→ Text block
++++++++

# Product Category Analysis - Snowpark

This notebook demonstrates DataFrame transformations using **Snowpark Python**.

## What is Snowpark?

Snowpark allows you to:
- Write Python code that executes **inside Snowflake**
- Use **DataFrame APIs** similar to pandas/Spark
- Push computation down to Snowflake's engine

## Key Features Demonstrated:
- Snowpark session initialization
- Reading from Iceberg tables as DataFrames
- DataFrame joins, aggregations, and window functions
- Writing results back to Snowflake

## 1. Initialize Snowpark Session

In a Snowflake Notebook, the session is automatically available.

In [None]:
from snowflake.snowpark.context import get_active_session
from snowflake.snowpark import functions as F
from snowflake.snowpark import Window

session = get_active_session()

print("Snowpark session initialized successfully!")
print(f"Current database: {session.get_current_database()}")
print(f"Current schema: {session.get_current_schema()}")

## 2. Load Iceberg Tables as DataFrames

Snowpark can read directly from Snowflake tables (including Iceberg tables) using `session.table()`.

In [None]:
orders_df = session.table("TLV_BUILD_HOL.EXTERNAL_ICEBERG.EXT_ORDERS")
products_df = session.table("TLV_BUILD_HOL.EXTERNAL_ICEBERG.EXT_PRODUCTS")
customers_df = session.table("TLV_BUILD_HOL.EXTERNAL_ICEBERG.EXT_CUSTOMERS")

print(f"Orders count: {orders_df.count()}")
print(f"Products count: {products_df.count()}")
print(f"Customers count: {customers_df.count()}")

In [None]:
print("Orders Schema:")
orders_df.schema

print("\nProducts Schema:")
products_df.schema

In [None]:
orders_df.show(5)
products_df.show(5)

## 3. Product Category Performance Analysis

Join orders with products and aggregate by category/subcategory.

In [None]:
category_performance = (
    orders_df
    .filter(F.col("STATUS").isin(["COMPLETED", "SHIPPED"]))
    .join(products_df, "PRODUCT_ID")
    .group_by("CATEGORY", "SUBCATEGORY")
    .agg(
        F.count("ORDER_ID").alias("ORDER_COUNT"),
        F.count_distinct("CUSTOMER_ID").alias("UNIQUE_CUSTOMERS"),
        F.sum("QUANTITY").alias("UNITS_SOLD"),
        F.sum(F.col("QUANTITY") * F.col("UNIT_PRICE")).alias("GROSS_REVENUE"),
        F.sum(
            F.col("QUANTITY") * F.col("UNIT_PRICE") * (1 - F.col("DISCOUNT_PCT") / 100)
        ).alias("NET_REVENUE"),
        F.sum(F.col("QUANTITY") * F.col("COST_PRICE")).alias("TOTAL_COST"),
        F.avg("QUANTITY").alias("AVG_QUANTITY_PER_ORDER")

++++++++

→ Activity A
List the full table names that the Snowpark notebook passes to session.table().
→ Activity B
Reproduce the Snowpark notebook verbatim from "In a Snowflake" to "session = get_active_session()".
The records that follow are separate material and are not part of the Snowpark notebook.

→ Data for analysis

++++++++

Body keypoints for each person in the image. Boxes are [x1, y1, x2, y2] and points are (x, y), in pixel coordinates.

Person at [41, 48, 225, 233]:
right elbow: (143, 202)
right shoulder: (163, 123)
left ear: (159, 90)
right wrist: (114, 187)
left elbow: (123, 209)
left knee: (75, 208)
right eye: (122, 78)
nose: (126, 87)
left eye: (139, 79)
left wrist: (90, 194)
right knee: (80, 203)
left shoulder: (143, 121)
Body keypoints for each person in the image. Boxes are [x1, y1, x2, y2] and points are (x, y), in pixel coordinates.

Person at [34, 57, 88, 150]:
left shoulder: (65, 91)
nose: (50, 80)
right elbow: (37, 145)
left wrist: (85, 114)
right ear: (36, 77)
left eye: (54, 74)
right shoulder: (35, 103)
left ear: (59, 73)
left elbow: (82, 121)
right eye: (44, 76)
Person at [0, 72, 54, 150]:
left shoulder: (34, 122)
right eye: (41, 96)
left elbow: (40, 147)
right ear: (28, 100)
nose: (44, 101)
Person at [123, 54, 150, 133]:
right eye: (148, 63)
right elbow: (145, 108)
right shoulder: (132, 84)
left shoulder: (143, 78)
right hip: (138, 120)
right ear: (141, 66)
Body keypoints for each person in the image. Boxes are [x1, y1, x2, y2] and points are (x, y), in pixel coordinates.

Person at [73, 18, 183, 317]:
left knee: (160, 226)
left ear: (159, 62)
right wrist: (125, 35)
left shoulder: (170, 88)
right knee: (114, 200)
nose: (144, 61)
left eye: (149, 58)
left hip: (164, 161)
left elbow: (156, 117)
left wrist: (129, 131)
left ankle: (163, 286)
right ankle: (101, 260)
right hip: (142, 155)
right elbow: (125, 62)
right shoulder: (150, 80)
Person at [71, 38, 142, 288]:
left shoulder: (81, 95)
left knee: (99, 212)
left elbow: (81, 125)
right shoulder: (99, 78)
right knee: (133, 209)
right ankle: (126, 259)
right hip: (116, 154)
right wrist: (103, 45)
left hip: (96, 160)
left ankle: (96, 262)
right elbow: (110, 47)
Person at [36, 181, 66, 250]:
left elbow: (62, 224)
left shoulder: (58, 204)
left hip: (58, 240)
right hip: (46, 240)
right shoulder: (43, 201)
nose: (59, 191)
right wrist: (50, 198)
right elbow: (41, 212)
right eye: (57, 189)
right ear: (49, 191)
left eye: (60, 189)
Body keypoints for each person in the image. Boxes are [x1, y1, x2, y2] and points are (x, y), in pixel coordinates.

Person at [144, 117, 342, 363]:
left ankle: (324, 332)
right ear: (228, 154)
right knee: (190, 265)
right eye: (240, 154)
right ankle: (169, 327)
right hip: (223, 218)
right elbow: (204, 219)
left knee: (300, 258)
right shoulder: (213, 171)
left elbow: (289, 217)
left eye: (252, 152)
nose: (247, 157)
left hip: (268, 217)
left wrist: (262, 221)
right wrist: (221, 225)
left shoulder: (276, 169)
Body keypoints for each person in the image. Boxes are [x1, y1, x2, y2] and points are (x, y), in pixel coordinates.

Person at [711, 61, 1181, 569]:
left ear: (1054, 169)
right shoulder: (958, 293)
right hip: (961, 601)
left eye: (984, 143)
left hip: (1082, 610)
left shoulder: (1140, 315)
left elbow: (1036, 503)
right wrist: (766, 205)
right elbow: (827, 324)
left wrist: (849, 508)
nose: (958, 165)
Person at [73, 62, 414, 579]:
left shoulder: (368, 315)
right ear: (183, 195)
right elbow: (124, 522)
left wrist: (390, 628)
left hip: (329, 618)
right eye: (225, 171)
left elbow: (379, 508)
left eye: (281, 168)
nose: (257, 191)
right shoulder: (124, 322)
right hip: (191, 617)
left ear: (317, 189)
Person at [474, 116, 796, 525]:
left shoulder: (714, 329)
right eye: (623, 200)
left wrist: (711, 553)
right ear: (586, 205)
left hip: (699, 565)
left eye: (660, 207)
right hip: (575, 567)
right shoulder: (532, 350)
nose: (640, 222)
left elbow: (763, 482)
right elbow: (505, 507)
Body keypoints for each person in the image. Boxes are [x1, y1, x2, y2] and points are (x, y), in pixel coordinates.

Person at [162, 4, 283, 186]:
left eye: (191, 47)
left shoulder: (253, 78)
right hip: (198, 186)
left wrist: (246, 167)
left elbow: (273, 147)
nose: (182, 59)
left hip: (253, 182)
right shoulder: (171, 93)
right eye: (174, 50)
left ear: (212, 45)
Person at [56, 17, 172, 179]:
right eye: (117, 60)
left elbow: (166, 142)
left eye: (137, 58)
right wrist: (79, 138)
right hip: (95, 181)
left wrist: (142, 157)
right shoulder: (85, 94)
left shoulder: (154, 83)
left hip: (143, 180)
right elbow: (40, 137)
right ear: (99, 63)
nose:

++++++++

→ Your solution A
TLV_BUILD_HOL.EXTERNAL_ICEBERG.EXT_ORDERS
TLV_BUILD_HOL.EXTERNAL_ICEBERG.EXT_PRODUCTS
TLV_BUILD_HOL.EXTERNAL_ICEBERG.EXT_CUSTOMERS

→ Your solution B
In a Snowflake Notebook, the session is automatically available.

In [None]:
from snowflake.snowpark.context import get_active_session
from snowflake.snowpark import functions as F
from snowflake.snowpark import Window

session = get_active_session()